Yesterday was one of the most alarming performances under Mourinho so far. Of 410 Premier League games that we have expected goals data on for Tottenham since 2010-11, Newcastle United’s 4.03 xG is the highest total that they have ever faced in the competition. All this against a team that averaged the fourth-lowest quality chances from non-penalty shots in the Premier League this season coming into this weekend (0.84).
Newcastle had a total of 4.03 xG from their 22 shots at an average of 0.18 xG per shot – suggesting that the quality of these chances would see a team convert each chance 18% of the time on average. Their quality of chances in this match alone was higher than they created in their last four Premier League games combined (3.76).
It’s interesting that compatriot André Villas-Boas – not remembered fondly by Spurs fans – managed two Premier League games fewer at the club than Mourinho (54 v 56), but the former Portuguese boss still won more points in the competition at the club (99) than the current coach has collected (94). In fact, at just 1.68 points per game with Spurs, this is comfortably Mourinho’s worst-ever spell as a league manager. Same coach, different players.
A Weak Arsenal for the Gunners
Three shots. Just three shots in ninety-seven minutes and eight seconds of action for Arsenal in their defeat to Liverpool at the Emirates Stadium on Saturday night.
Those three shots meant that the Gunners posted an expected goals figure of just 0.12 in the match – the lowest that we have on record for them in a Premier League game (since 2010-11) and the third lowest by a team in a match so far in the competition during 2020-21.
Neither Alexandre Lacazette nor Pierre-Emerick Aubamayang fired in a single shot during the loss. This is only the second time in a Premier League game that both have played at least 45 minutes and failed to attempt a shot, with the first being a 3-1 defeat to Manchester City at the Etihad Stadium in February 2019.

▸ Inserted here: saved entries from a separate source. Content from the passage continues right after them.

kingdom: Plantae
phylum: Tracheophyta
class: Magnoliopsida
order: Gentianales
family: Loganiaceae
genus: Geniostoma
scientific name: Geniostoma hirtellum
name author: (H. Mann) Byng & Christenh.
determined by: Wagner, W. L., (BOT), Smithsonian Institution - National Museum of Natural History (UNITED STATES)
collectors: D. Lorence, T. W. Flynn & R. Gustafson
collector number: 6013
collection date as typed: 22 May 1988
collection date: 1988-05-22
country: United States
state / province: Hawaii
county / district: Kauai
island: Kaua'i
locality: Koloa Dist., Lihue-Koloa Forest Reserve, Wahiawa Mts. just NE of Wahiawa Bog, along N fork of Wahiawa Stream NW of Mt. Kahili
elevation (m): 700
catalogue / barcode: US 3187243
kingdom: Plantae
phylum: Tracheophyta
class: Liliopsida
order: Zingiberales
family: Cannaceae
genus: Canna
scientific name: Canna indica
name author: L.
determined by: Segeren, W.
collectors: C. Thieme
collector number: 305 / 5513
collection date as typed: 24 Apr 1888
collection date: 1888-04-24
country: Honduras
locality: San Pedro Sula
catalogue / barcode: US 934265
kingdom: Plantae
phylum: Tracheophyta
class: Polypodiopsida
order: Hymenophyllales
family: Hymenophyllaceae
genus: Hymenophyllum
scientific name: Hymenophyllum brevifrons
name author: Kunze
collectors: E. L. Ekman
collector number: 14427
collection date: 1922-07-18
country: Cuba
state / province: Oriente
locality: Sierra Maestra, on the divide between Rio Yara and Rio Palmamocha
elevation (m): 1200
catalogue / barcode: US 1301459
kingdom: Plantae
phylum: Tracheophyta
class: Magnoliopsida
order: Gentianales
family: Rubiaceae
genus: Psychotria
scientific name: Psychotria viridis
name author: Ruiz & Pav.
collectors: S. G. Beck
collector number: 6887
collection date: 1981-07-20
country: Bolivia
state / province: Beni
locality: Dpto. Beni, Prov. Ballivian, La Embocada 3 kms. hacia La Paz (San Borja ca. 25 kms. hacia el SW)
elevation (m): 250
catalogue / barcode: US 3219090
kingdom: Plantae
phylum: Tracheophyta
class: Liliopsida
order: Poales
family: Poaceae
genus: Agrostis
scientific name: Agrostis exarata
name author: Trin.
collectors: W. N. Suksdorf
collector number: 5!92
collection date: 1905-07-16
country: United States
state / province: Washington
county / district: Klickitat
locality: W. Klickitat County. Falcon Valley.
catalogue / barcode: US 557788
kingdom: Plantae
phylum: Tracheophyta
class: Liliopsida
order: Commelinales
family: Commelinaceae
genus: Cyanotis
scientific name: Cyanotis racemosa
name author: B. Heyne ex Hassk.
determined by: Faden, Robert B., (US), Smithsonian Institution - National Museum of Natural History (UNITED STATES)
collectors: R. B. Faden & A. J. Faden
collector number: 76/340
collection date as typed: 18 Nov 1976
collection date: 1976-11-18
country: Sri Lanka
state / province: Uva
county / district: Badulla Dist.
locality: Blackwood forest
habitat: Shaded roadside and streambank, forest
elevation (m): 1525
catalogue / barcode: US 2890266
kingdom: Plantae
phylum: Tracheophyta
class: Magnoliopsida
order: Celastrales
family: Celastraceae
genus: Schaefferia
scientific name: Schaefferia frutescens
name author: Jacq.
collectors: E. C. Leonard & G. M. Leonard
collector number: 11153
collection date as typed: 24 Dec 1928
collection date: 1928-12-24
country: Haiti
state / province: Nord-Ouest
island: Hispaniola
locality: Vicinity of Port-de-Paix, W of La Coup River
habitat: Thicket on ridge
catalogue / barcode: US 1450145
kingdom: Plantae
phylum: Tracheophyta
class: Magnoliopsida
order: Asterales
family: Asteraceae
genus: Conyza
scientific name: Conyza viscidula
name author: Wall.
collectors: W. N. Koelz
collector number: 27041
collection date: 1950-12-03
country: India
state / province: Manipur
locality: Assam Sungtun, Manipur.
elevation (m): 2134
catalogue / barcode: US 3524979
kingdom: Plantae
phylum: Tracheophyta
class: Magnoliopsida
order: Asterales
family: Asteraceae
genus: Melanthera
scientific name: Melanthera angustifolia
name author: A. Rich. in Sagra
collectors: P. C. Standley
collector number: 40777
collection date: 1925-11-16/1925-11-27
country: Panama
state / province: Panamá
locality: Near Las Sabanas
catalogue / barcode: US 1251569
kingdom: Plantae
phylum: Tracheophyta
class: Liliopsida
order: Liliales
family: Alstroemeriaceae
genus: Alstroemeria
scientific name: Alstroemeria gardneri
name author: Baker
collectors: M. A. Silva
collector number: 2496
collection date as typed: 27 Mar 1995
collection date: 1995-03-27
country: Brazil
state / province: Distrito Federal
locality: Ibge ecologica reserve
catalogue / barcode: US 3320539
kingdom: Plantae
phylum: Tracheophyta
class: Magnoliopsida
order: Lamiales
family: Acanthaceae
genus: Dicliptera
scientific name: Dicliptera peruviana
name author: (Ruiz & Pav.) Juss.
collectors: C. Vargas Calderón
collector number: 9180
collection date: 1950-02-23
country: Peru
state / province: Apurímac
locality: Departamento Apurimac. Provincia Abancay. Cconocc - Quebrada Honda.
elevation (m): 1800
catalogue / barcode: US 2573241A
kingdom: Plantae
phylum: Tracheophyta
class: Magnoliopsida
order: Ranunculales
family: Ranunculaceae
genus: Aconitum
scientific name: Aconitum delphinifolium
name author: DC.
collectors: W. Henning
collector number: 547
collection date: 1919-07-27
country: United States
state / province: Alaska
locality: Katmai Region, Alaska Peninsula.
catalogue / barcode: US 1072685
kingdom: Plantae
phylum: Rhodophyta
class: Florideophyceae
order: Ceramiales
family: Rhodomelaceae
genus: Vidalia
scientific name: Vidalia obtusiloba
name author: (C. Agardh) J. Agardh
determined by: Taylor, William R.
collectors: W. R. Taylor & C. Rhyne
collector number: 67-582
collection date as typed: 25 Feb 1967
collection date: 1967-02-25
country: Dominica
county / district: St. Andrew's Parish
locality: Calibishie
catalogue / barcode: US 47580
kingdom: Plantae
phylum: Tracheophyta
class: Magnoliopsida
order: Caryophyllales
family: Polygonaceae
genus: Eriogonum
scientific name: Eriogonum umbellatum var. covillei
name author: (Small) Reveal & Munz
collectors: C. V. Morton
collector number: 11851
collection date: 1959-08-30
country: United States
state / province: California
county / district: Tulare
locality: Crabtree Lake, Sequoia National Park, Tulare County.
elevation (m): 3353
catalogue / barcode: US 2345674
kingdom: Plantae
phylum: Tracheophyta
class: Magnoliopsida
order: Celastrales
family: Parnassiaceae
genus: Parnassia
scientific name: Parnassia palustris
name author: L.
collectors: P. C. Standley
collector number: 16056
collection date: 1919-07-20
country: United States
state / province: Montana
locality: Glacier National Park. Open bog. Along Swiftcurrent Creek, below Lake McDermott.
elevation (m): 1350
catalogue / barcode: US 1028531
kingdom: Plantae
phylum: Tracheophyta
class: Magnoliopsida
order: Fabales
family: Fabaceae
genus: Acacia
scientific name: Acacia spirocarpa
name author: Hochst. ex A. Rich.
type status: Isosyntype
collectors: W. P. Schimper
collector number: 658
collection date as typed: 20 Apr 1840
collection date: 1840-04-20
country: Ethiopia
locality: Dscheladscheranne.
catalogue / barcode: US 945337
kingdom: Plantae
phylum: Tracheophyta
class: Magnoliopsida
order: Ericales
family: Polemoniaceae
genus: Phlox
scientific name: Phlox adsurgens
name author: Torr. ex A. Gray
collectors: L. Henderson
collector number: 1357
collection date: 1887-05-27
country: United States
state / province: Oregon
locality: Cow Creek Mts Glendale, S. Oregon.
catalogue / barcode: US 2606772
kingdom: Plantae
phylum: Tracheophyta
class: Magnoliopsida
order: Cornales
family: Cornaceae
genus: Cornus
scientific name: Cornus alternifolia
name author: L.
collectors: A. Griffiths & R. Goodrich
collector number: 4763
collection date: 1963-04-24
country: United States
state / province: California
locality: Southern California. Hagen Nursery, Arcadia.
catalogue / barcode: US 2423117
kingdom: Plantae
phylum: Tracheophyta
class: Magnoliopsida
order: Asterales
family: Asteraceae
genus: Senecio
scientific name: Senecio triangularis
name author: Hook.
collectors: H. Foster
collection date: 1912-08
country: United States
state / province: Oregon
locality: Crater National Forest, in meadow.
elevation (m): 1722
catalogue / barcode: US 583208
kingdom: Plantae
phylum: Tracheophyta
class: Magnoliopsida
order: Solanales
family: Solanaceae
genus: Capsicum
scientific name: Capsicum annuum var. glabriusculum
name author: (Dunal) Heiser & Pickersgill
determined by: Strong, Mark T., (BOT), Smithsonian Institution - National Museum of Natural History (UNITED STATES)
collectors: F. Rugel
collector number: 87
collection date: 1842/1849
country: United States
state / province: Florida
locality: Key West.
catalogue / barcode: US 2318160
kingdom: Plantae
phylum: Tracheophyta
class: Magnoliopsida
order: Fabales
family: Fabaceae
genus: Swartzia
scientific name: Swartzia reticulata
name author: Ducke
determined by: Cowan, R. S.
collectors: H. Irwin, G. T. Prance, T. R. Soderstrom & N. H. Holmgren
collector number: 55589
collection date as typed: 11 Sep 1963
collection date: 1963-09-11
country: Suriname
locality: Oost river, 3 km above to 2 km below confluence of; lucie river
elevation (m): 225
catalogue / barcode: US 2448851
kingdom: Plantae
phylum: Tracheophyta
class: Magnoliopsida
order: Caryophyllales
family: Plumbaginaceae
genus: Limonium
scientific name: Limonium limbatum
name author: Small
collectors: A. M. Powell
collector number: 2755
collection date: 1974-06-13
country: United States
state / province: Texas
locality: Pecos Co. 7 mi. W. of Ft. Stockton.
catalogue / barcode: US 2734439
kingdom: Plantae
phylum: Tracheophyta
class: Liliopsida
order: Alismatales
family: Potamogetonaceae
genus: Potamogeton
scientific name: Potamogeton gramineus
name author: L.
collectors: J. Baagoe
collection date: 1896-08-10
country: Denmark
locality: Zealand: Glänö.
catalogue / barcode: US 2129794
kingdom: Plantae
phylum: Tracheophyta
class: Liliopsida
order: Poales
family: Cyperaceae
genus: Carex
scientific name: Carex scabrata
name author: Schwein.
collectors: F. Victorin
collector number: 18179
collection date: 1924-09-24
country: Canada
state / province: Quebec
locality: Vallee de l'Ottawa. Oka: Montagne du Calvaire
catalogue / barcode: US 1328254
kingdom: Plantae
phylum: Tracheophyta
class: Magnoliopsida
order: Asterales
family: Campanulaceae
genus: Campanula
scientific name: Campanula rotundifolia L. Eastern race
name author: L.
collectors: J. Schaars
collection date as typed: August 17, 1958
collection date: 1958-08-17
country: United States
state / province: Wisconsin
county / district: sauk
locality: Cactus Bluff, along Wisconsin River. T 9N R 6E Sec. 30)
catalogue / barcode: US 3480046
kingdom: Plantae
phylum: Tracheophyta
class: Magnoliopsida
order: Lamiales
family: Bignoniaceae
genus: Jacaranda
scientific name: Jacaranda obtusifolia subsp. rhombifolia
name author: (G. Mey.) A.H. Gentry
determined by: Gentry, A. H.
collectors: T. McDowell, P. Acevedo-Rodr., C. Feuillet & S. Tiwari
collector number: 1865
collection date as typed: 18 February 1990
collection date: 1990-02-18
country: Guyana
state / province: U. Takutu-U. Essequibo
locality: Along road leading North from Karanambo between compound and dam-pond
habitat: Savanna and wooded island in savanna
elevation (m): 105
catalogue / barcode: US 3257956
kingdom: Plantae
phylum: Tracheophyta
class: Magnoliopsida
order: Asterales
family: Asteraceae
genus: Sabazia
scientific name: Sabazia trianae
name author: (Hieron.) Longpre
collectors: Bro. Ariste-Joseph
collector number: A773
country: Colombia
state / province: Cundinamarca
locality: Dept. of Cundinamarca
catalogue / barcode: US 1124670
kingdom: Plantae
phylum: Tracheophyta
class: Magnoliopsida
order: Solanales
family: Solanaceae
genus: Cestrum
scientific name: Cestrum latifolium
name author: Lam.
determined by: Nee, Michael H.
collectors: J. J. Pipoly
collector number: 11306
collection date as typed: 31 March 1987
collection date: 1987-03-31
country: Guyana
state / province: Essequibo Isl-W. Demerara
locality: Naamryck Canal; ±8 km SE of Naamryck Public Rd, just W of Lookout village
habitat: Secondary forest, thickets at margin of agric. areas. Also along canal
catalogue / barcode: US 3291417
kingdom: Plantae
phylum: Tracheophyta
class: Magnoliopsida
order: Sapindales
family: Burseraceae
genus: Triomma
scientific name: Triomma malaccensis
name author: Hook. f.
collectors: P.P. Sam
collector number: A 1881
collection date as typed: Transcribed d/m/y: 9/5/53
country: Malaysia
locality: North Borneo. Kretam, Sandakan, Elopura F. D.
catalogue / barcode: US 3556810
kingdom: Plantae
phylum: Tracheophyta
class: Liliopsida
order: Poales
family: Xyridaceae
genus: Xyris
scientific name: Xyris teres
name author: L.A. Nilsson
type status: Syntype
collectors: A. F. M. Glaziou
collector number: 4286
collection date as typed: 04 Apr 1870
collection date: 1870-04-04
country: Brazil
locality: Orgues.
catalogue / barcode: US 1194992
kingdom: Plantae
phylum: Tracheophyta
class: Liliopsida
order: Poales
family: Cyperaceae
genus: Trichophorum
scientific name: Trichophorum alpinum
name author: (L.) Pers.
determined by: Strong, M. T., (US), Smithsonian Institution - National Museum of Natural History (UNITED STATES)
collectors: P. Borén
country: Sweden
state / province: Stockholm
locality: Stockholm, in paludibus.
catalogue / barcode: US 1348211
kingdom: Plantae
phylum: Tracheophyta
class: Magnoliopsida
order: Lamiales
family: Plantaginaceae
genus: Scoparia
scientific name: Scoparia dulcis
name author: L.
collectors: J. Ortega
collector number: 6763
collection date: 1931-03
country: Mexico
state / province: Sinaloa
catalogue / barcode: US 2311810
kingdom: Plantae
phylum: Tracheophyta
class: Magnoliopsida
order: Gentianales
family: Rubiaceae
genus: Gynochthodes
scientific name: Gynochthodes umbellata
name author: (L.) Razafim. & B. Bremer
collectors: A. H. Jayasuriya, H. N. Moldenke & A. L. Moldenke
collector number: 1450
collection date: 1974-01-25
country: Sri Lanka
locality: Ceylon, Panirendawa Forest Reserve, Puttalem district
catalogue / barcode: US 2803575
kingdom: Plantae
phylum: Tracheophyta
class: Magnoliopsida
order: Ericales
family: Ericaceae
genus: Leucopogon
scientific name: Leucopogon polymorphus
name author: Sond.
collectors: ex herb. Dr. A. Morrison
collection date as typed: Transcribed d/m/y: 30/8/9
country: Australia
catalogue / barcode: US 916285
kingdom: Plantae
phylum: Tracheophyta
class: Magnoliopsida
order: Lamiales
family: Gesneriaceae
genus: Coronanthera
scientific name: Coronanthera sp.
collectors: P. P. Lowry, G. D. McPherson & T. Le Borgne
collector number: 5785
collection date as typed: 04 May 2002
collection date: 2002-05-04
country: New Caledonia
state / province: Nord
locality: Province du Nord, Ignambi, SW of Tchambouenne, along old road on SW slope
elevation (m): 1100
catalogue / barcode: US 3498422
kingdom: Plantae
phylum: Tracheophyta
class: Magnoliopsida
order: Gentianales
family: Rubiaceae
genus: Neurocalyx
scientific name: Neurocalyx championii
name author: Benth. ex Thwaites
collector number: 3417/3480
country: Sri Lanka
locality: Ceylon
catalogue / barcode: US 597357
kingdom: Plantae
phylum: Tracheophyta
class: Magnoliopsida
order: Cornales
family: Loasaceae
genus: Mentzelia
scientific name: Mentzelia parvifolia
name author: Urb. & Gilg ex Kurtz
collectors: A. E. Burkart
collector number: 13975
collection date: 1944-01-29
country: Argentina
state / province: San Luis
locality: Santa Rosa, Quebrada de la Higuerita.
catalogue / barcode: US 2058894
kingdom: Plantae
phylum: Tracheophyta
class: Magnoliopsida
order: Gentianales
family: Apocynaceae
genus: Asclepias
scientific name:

Both players had 38 touches on Saturday, making 22 touches in their own half and just 16 in the opposition half. When you have your two most likely avenues for a goal making 58% of their touches in their own half of the pitch, it’s hardly a mystery why Arsenal’s attacking output was so feeble.
Liverpool looked much more familiar to the side that we’ve seen become so successful under Jürgen Klopp.
The Reds won 16 high turnovers in this game – their third-highest tally in a Premier League match in 2020-21. They forced four shots following these turnovers, including the third goal of the night after Gabriel Magalhães’ lazily-lofted pass was intercepted by a rampant Trent Alexander-Arnold.
Both of Liverpool’s Premier League matches against Arsenal have seen them successfully turnover the ball within 40 meters of the Gunners’ goal on 16 occasions this season. Eight of these 32 have led to shots, but not until this 82nd minute strike at the weekend were Arsenal punished for their sloppiness.